One of my favorite books of the last few years is Toby Segaran’s Programming Collective Intelligence, where the author really hit the sweet spot between the theory and practice of data analysis. Broadly speaking, the book had two themes: one, how to get hold of raw data from web sites such as eBay, del.icio.us, Facebook, Zillow and so on via APIs, and two, how to draw interesting conclusions from those data using analysis techniques such as clustering, collaborative filtering, matrix decompositions, decision trees etc. Everything was demonstrated in simple Python code, so it was easy to try it all by yourself.
When I heard this spring that Segaran was the co-author of a new book, Programming the Semantic Web, and a co-editor of another one, Beautiful Data, I pre-ordered them both on Amazon to Singapore, where I live. I got the former book about a month ago, but I’ll not discuss this here because frankly, I’ve been too lazy to give it the kind of attention needed to properly evaluate it (following the code examples and so on).

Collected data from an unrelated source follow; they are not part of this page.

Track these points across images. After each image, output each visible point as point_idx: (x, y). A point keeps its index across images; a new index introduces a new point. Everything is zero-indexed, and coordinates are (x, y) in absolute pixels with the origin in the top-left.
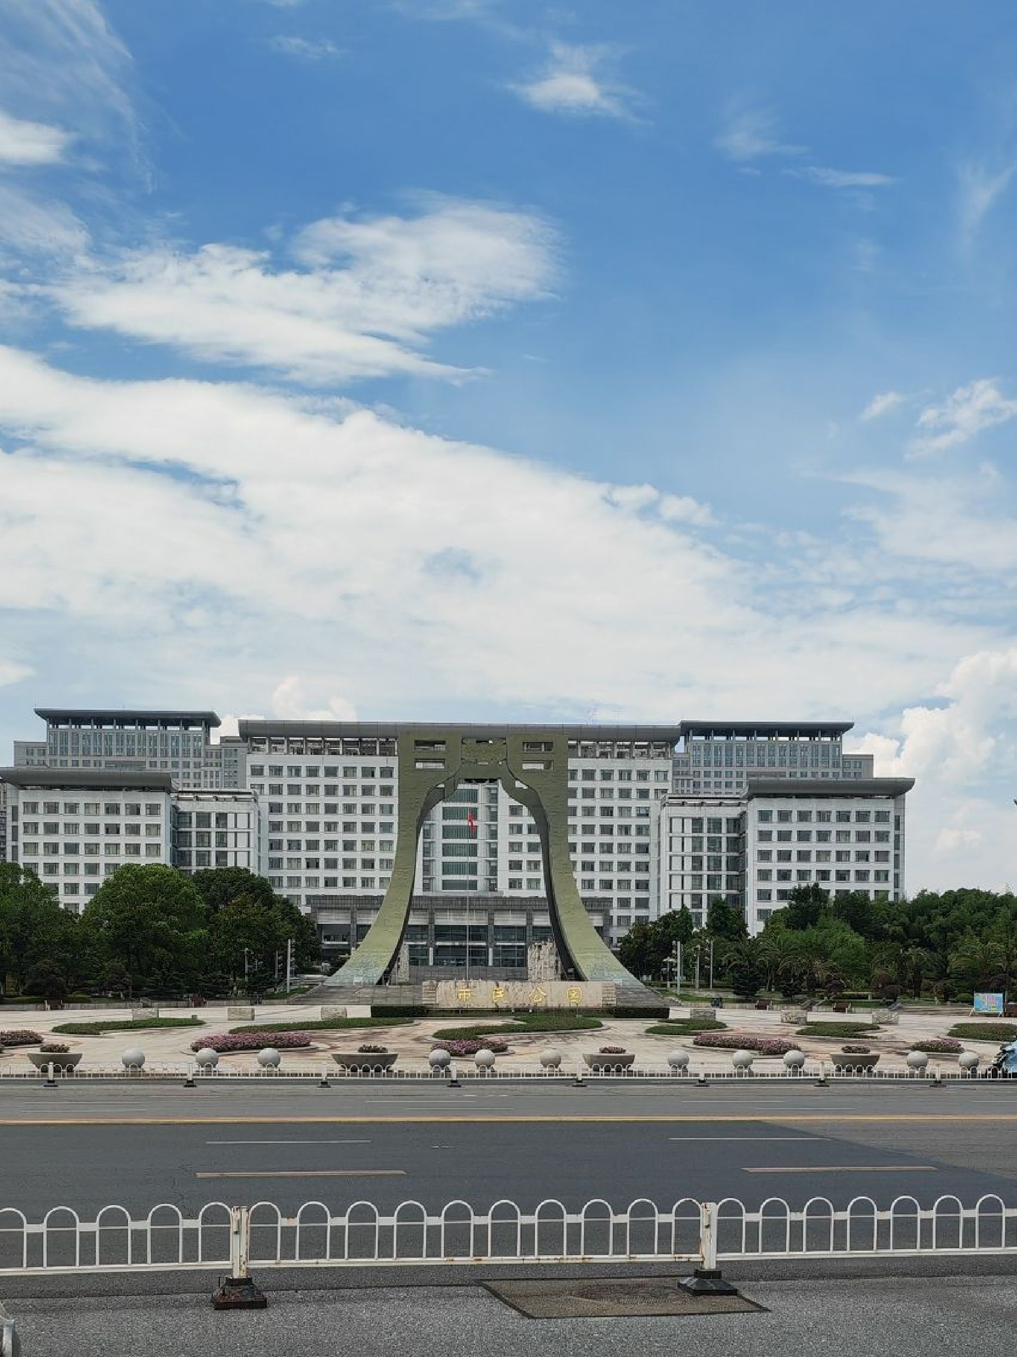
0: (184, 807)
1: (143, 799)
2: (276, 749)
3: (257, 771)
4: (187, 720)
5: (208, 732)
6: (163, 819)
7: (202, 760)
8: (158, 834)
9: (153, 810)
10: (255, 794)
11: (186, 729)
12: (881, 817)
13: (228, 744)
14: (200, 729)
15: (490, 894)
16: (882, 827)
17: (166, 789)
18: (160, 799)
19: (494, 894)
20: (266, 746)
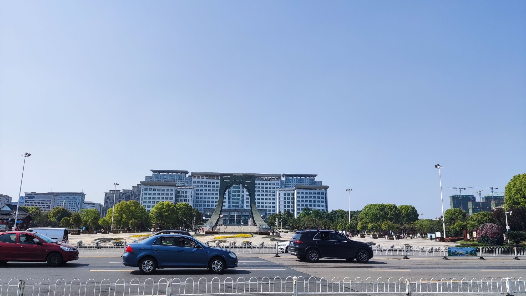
0: (178, 190)
1: (170, 188)
2: (198, 178)
3: (194, 182)
4: (182, 172)
5: (186, 175)
6: (174, 192)
7: (184, 180)
8: (172, 195)
9: (172, 190)
10: (193, 187)
11: (182, 174)
12: (323, 194)
13: (190, 177)
14: (184, 174)
15: (242, 208)
16: (323, 196)
17: (175, 186)
18: (174, 188)
19: (243, 208)
20: (196, 178)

Beautiful Data, on the other hand, is more suited to browsing (and reading at the playground while my kids are playing). I actually got so frustrated waiting for it – although it was released 26 July in the States, I didn’t get it until 21 August – that I downloaded a PDF from the web and read part of it before I got the physical book. (Sorry about that, O’Reilly – but I did pay for the book with my own money!) It’s definitely a nice book. Loosely based on the concept of a previous book, Beautiful Code, it describes various interesting real-life data analysis and visualization projects. There are also a couple of more essay-like chapters. Each chapter is written by different authors, and the scope is very wide. Most people who read the book will probably have a couple of chapters they really like and a couple they don’t care that much about.
One of the more hands-on chapters is the one about the FaceStats site. This site, which I hadn’t heard about before (and which appears to be on a hiatus), lets users upload photos of themselves and judge the photos of other people. In this chapter, the creators of FaceStats walk the reader through a session of exploratory data analysis (i. e. analysis with no specific hypothesis in mind at the beginning), performed in the statistical scripting language R. Among other things, they show how to find the keywords most characteristic of different groups of people. A big surprise for me there was to see the Swedish word “fjortis” as one of the most female-specific (=most used to describe female faces) words in the database! Unfortunately, the authors don’t comment on this. What makes me surprised is both that a Swedish slang term (which means, roughly, an immature adolescent – it’s derived from the word “fjorton” which means “fourteen”) is apparently so common at an international web site, and that it is so strongly associated with females – as far as I know, it can be used for both male and female adolescents in Swedish. Looking at this site, it does seem to be a sort of new English loan word which has had its meaning slightly changed.
Google’s director of research, Peter Norvig, contributes a nice chapter on statistical language modelling. Many of Google’s tricks are probably sketched here. Toby Segaran’s chapter is basically a compressed version of Programming the Semantic Web. One of my favorite chapters is the one by Jeff Hammerbacher, where he describes how he and others built up Facebook’s information platforms. I like his thoughts about the emerging species of data scientists:
At Facebook, we felt that traditional titles such as Business Analyst, Statistician, Engineer, and Research Scientist didn’t quite capture what we were after for our team. The workload for the role was diverse: on any given day, a team member could author a multistage processing pipeline in Python, design a hypothesis test, perform a regression analysis over data samples with R, design and implement an algorithm for some data-intensive product or service in Hadoop, or communicate the results of our analyses to other members of the organization in a clear and concise fashion. To capture the skill set required to perform this multitude of tasks, we created the role of “Data Scientist.”
The part in italics sounds a lot like my everyday work activities. Maybe I’ve been a data scientist all along without even knowing it?
There is lots of other interesting stuff in the book. You will read about how to design an image processing system for a space shuttle going to Mars, how to shoot a Radiohead video without actually using film, how to visualize scientific data in Second Life, and much more.
There’s no point in enumerating all of the interesting topics here – suffice to say that I recommend it to anyone who want to understand more about real-life data analysis challenges. After you’ve been blown away by all the cool projects and methods, don’t forget to cool off with Coco Krumme’s sober chapter which outlines what data can’t do and how we frequently get fooled by data and fail to intuitively understand probabilities. A refreshing pinch of skepticism.